*** DATA TO PROCESS ***
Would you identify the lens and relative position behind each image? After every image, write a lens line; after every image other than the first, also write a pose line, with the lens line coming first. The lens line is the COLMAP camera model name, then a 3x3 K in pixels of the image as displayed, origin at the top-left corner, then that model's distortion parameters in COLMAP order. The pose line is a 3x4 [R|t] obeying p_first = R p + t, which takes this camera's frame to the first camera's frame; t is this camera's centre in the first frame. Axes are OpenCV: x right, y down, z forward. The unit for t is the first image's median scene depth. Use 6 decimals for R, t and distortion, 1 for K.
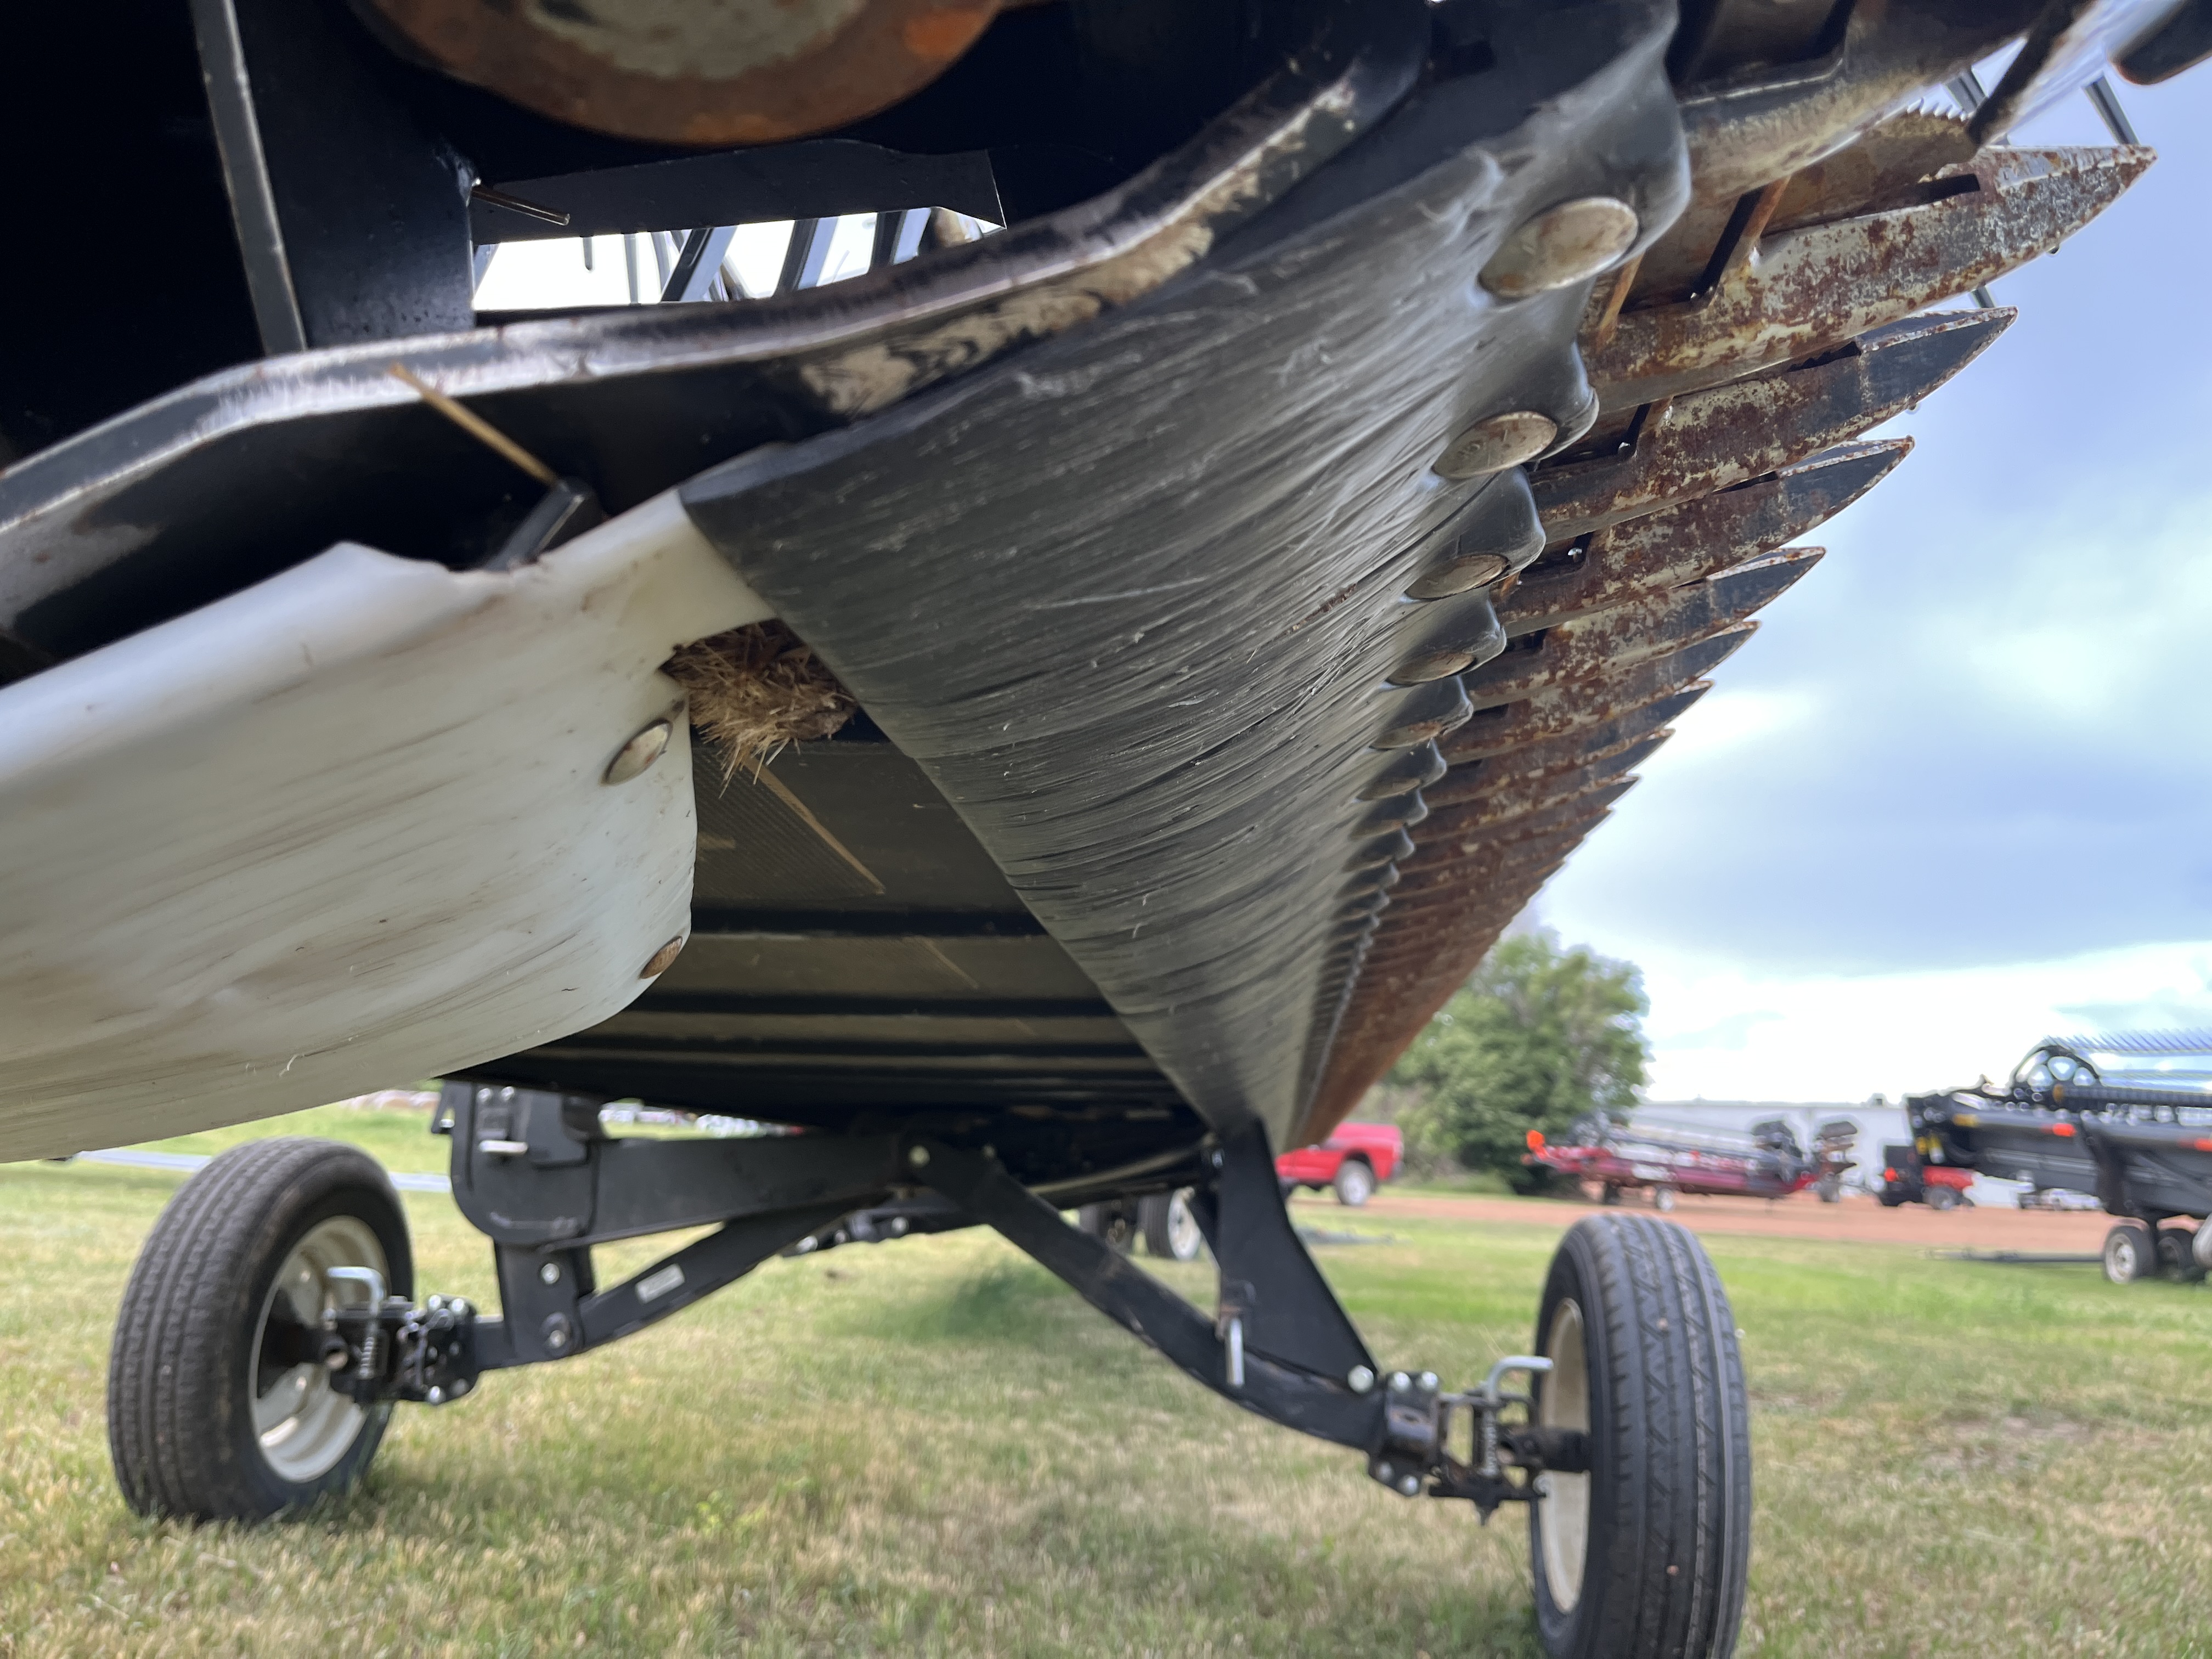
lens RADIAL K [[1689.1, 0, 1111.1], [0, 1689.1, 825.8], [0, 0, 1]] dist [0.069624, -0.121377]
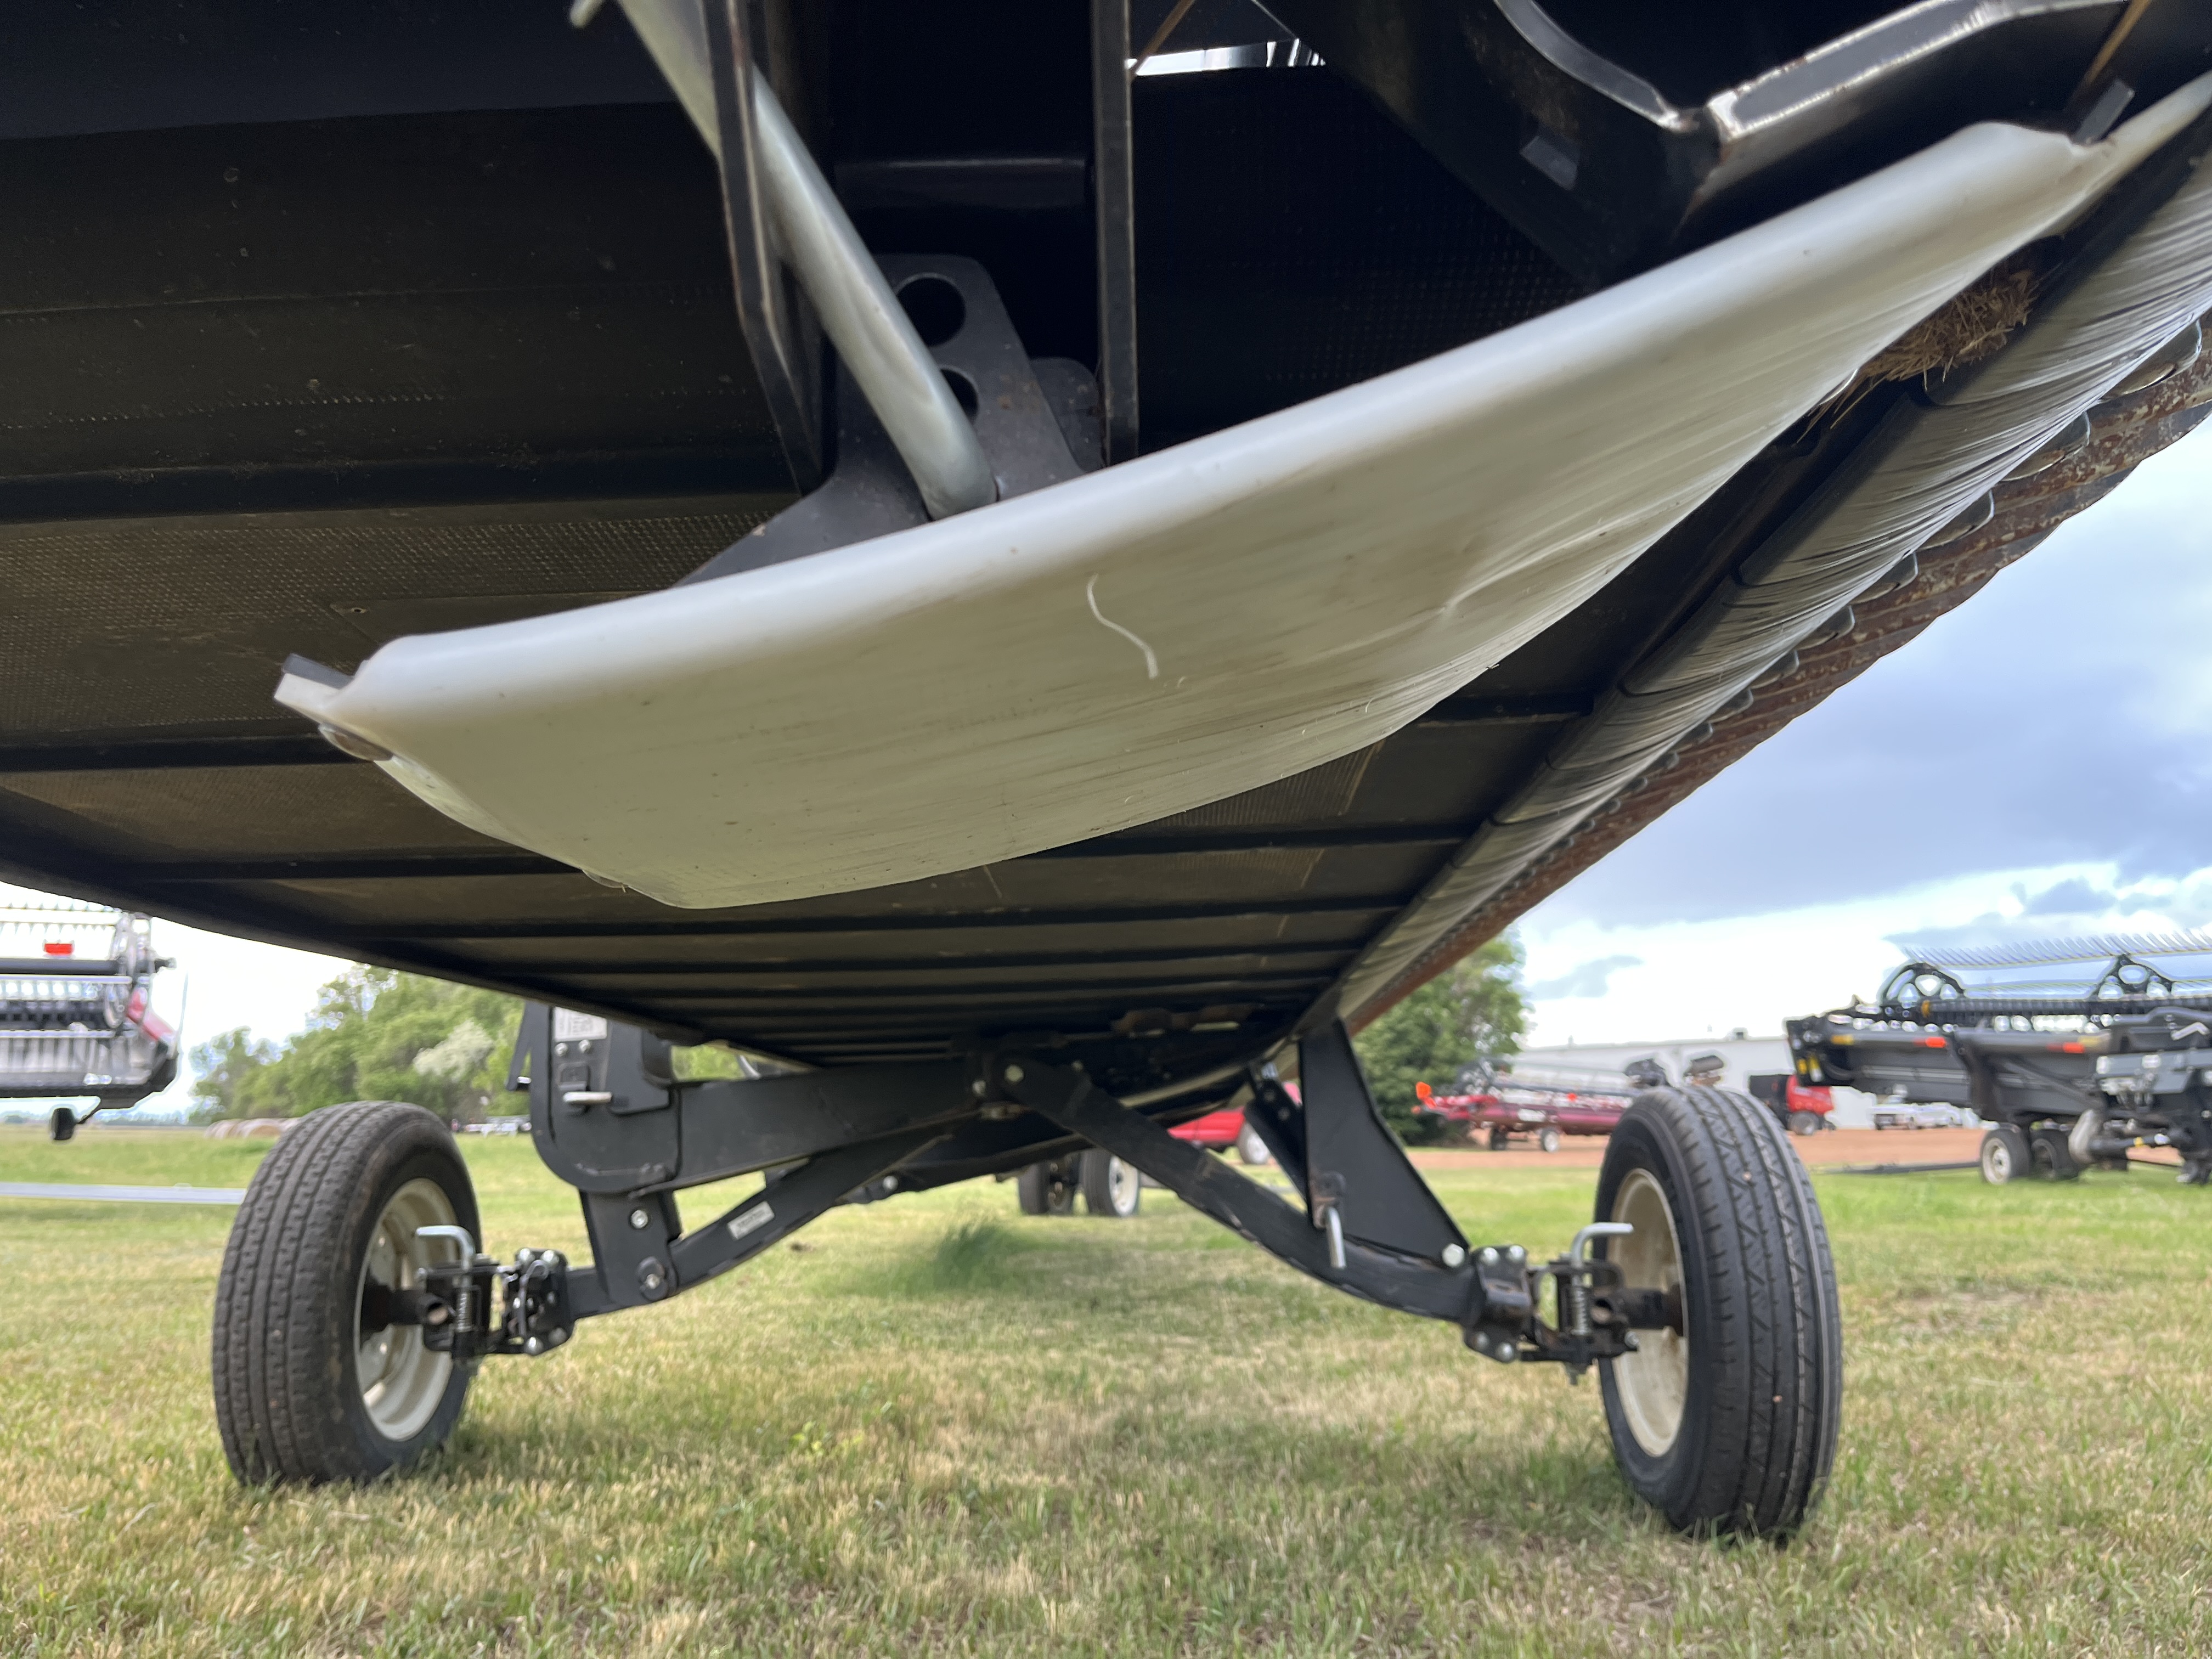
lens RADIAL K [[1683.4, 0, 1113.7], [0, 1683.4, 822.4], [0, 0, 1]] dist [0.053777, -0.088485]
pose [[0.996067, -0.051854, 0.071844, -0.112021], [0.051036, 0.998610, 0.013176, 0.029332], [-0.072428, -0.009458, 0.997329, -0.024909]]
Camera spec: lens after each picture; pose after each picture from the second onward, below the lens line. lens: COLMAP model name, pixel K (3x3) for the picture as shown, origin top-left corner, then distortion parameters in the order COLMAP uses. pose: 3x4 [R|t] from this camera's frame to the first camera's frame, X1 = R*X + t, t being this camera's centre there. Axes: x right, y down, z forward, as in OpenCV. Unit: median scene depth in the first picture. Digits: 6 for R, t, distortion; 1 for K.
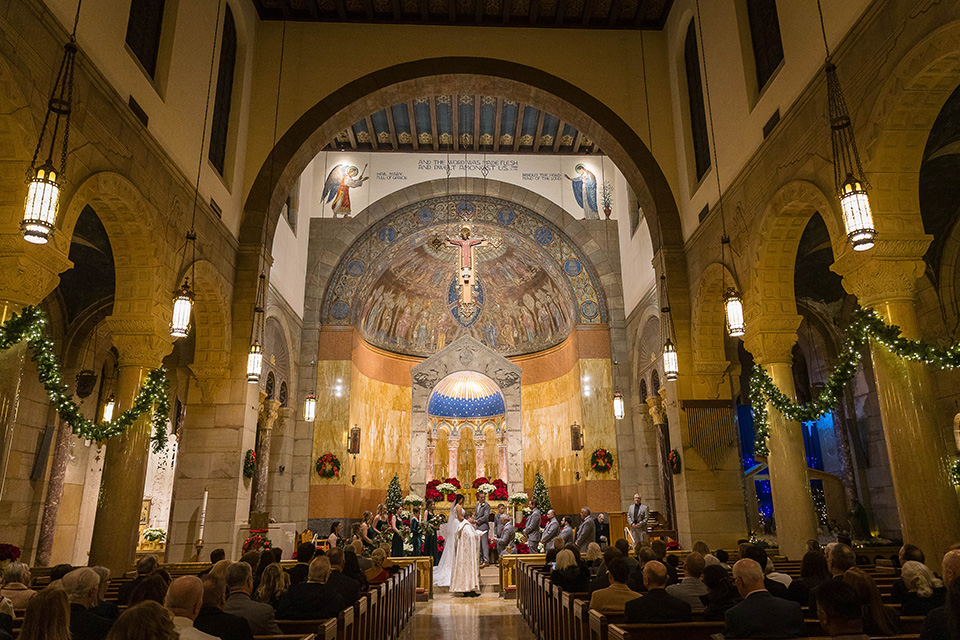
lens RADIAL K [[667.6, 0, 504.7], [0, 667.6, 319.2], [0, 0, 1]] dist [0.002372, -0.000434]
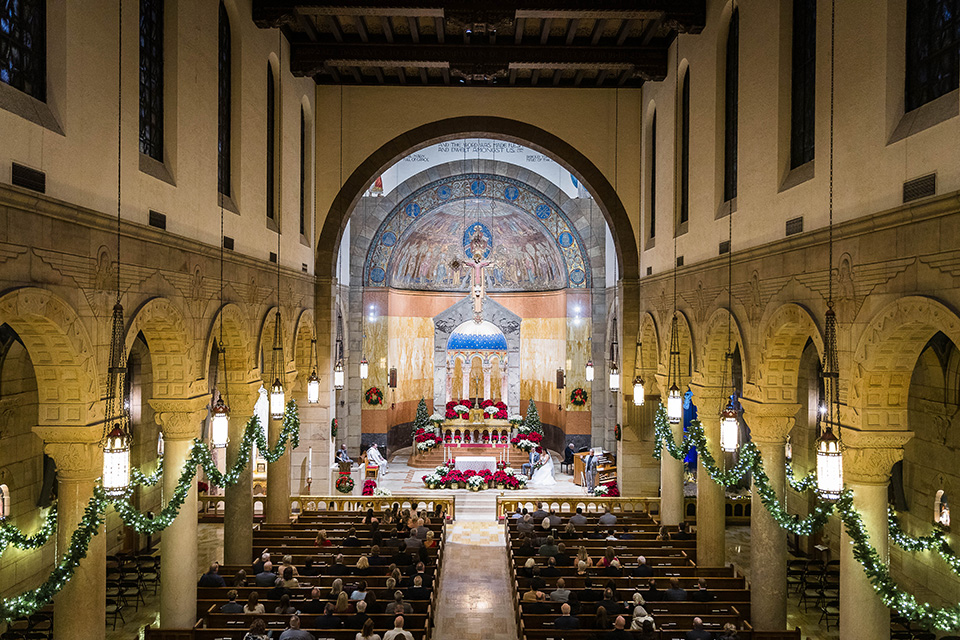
*** End of DATA TO PROCESS ***
**WHAT THE TASK ASKS**
Gather every line from the items above that contains the word "lens". Case counts.

**REPLY**
Would you identify the lens and relative position behind each image? After every image, write a lens line; after every image other than the first, also write a pose line, with the lens line coming first. The lens line is the COLMAP camera model name, then a 3x3 K in pixels of the image as displayed, origin at the top-left corner, then that model's distortion parameters in COLMAP order. The pose line is a 3x4 [R|t] obeying p_first = R p + t, which takes this camera's frame to the first camera's frame; t is this camera's centre in the first frame. Axes are OpenCV: x right, y down, z forward. The unit for t is the first image's median scene depth. Use 6 decimals for R, t and distortion, 1 for K.
lens RADIAL K [[1689.1, 0, 1111.1], [0, 1689.1, 825.8], [0, 0, 1]] dist [0.069624, -0.121377]
lens RADIAL K [[1683.4, 0, 1113.7], [0, 1683.4, 822.4], [0, 0, 1]] dist [0.053777, -0.088485]
Camera spec: lens after each picture; pose after each picture from the second onward, below the lens line. lens: COLMAP model name, pixel K (3x3) for the picture as shown, origin top-left corner, then distortion parameters in the order COLMAP uses. pose: 3x4 [R|t] from this camera's frame to the first camera's frame, X1 = R*X + t, t being this camera's centre there. Axes: x right, y down, z forward, as in OpenCV. Unit: median scene depth in the first picture. Digits: 6 for R, t, distortion; 1 for K.
lens RADIAL K [[667.6, 0, 504.7], [0, 667.6, 319.2], [0, 0, 1]] dist [0.002372, -0.000434]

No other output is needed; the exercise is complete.